> [DESCRIPTION OF THE TASK]: Reproduce, without alteration, the lines in the records below from the line containing "AREAS WE SERVICE" up to and including the line containing "Shaker Heights".

::::::

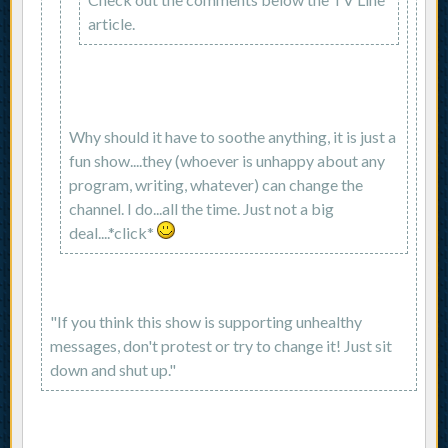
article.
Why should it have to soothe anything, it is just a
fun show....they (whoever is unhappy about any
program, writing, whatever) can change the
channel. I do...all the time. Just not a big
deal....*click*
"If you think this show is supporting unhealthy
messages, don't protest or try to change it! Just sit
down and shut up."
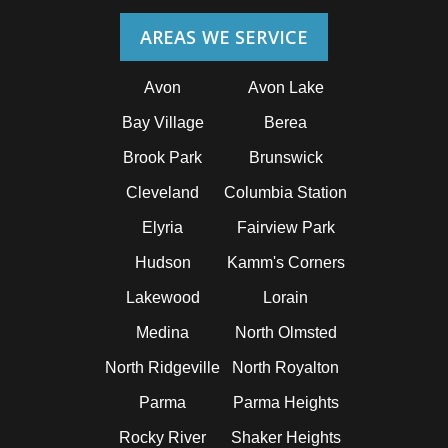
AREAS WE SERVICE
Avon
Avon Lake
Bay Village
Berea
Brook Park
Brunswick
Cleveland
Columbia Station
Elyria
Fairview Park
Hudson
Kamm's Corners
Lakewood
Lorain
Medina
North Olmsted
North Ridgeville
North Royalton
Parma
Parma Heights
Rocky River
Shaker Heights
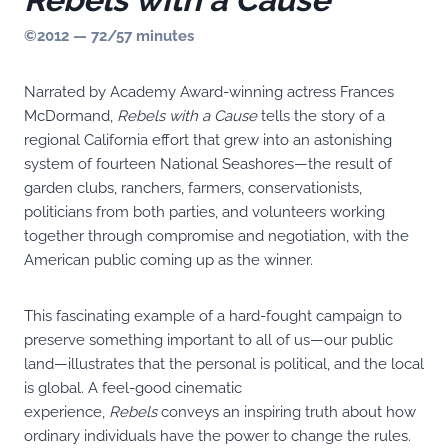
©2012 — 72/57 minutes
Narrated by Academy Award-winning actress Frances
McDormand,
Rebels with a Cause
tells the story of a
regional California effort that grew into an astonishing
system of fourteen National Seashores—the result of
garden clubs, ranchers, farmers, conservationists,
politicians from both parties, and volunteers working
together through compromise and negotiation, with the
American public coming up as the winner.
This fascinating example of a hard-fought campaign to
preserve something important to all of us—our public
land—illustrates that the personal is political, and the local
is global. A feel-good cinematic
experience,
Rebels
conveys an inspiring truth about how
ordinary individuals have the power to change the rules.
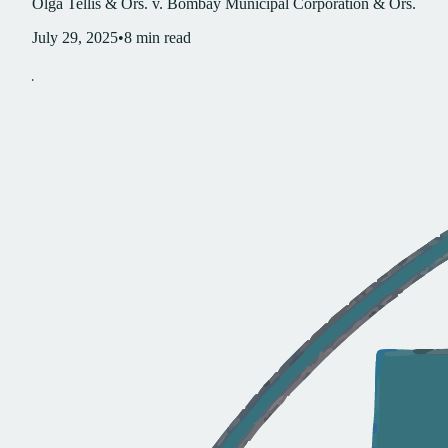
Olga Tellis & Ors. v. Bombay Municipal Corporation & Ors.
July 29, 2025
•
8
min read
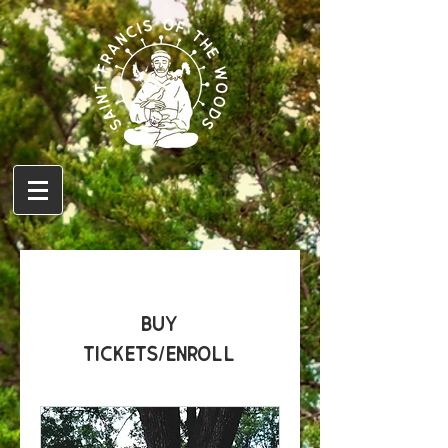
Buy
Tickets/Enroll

::::::

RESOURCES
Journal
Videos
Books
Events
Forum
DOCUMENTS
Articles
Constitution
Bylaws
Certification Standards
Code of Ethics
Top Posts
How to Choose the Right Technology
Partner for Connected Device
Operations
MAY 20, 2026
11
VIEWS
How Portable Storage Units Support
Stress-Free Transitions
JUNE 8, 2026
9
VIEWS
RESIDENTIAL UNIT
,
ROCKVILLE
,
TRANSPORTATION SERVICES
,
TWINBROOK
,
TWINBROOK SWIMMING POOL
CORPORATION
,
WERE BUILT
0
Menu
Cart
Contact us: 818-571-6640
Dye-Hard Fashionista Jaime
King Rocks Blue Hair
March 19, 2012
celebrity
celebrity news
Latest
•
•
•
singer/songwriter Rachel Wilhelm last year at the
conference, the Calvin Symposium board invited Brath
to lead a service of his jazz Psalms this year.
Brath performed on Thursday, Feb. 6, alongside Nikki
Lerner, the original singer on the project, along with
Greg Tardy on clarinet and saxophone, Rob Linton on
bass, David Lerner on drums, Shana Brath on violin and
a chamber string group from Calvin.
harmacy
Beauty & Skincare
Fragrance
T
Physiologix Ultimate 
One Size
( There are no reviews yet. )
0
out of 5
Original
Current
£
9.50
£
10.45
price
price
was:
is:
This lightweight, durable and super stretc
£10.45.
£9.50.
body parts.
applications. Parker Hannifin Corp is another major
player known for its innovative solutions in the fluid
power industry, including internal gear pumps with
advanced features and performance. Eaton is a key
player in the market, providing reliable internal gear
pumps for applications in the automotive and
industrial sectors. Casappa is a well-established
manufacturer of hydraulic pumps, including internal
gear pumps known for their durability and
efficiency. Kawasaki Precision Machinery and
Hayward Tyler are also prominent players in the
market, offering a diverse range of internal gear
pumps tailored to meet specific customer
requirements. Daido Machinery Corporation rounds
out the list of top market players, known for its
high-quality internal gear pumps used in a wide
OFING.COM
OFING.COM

::::::

> [SOLUTION]:
AREAS WE SERVICE
Avon
Avon Lake
Bay Village
Berea
Brook Park
Brunswick
Cleveland
Columbia Station
Elyria
Fairview Park
Hudson
Kamm's Corners
Lakewood
Lorain
Medina
North Olmsted
North Ridgeville
North Royalton
Parma
Parma Heights
Rocky River
Shaker Heights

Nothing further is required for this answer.